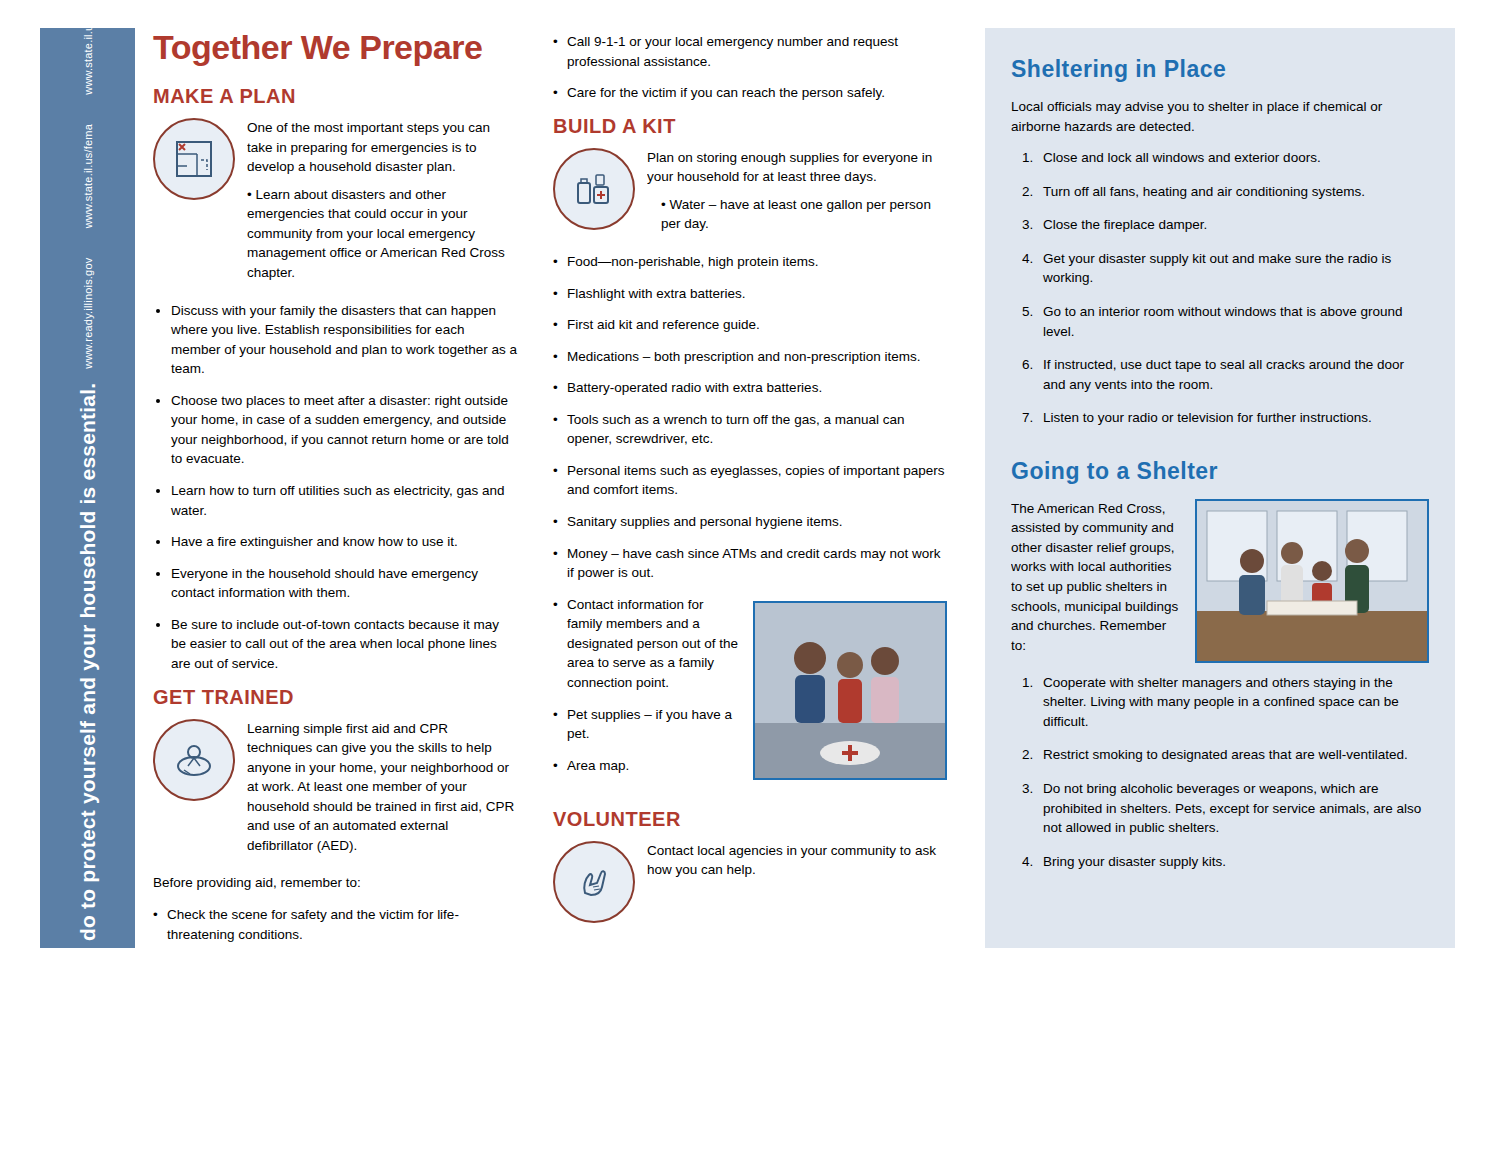Knowing what to do to protect yourself and your household is essential.
www.ready.illinois.gov www.state.il.us/fema www.state.il.us/osfm www.isp.state.il.us www.redcross.org www.fema.org
Together We Prepare
MAKE A PLAN
One of the most important steps you can take in preparing for emergencies is to develop a household disaster plan.
• Learn about disasters and other emergencies that could occur in your community from your local emergency management office or American Red Cross chapter.
Discuss with your family the disasters that can happen where you live. Establish responsibilities for each member of your household and plan to work together as a team.
Choose two places to meet after a disaster: right outside your home, in case of a sudden emergency, and outside your neighborhood, if you cannot return home or are told to evacuate.
Learn how to turn off utilities such as electricity, gas and water.
Have a fire extinguisher and know how to use it.
Everyone in the household should have emergency contact information with them.
Be sure to include out-of-town contacts because it may be easier to call out of the area when local phone lines are out of service.
GET TRAINED
Learning simple first aid and CPR techniques can give you the skills to help anyone in your home, your neighborhood or at work. At least one member of your household should be trained in first aid, CPR and use of an automated external defibrillator (AED).
Before providing aid, remember to:
Check the scene for safety and the victim for life-threatening conditions.
Call 9-1-1 or your local emergency number and request professional assistance.
Care for the victim if you can reach the person safely.
BUILD A KIT
Plan on storing enough supplies for everyone in your household for at least three days.
• Water – have at least one gallon per person per day.
Food—non-perishable, high protein items.
Flashlight with extra batteries.
First aid kit and reference guide.
Medications – both prescription and non-prescription items.
Battery-operated radio with extra batteries.
Tools such as a wrench to turn off the gas, a manual can opener, screwdriver, etc.
Personal items such as eyeglasses, copies of important papers and comfort items.
Sanitary supplies and personal hygiene items.
Money – have cash since ATMs and credit cards may not work if power is out.
Contact information for family members and a designated person out of the area to serve as a family connection point.
Pet supplies – if you have a pet.
Area map.
VOLUNTEER
Contact local agencies in your community to ask how you can help.
Sheltering in Place
Local officials may advise you to shelter in place if chemical or airborne hazards are detected.
Close and lock all windows and exterior doors.
Turn off all fans, heating and air conditioning systems.
Close the fireplace damper.
Get your disaster supply kit out and make sure the radio is working.
Go to an interior room without windows that is above ground level.
If instructed, use duct tape to seal all cracks around the door and any vents into the room.
Listen to your radio or television for further instructions.
Going to a Shelter
The American Red Cross, assisted by community and other disaster relief groups, works with local authorities to set up public shelters in schools, municipal buildings and churches. Remember to:
Cooperate with shelter managers and others staying in the shelter. Living with many people in a confined space can be difficult.
Restrict smoking to designated areas that are well-ventilated.
Do not bring alcoholic beverages or weapons, which are prohibited in shelters. Pets, except for service animals, are also not allowed in public shelters.
Bring your disaster supply kits.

# [Task instructions]
What you return should consist solely of the lines from the one containing "Cooperate with shelter" through the end of the entries above, reproduced exactly.

# [Finished task]
Cooperate with shelter managers and others staying in the shelter. Living with many people in a confined space can be difficult.
Restrict smoking to designated areas that are well-ventilated.
Do not bring alcoholic beverages or weapons, which are prohibited in shelters. Pets, except for service animals, are also not allowed in public shelters.
Bring your disaster supply kits.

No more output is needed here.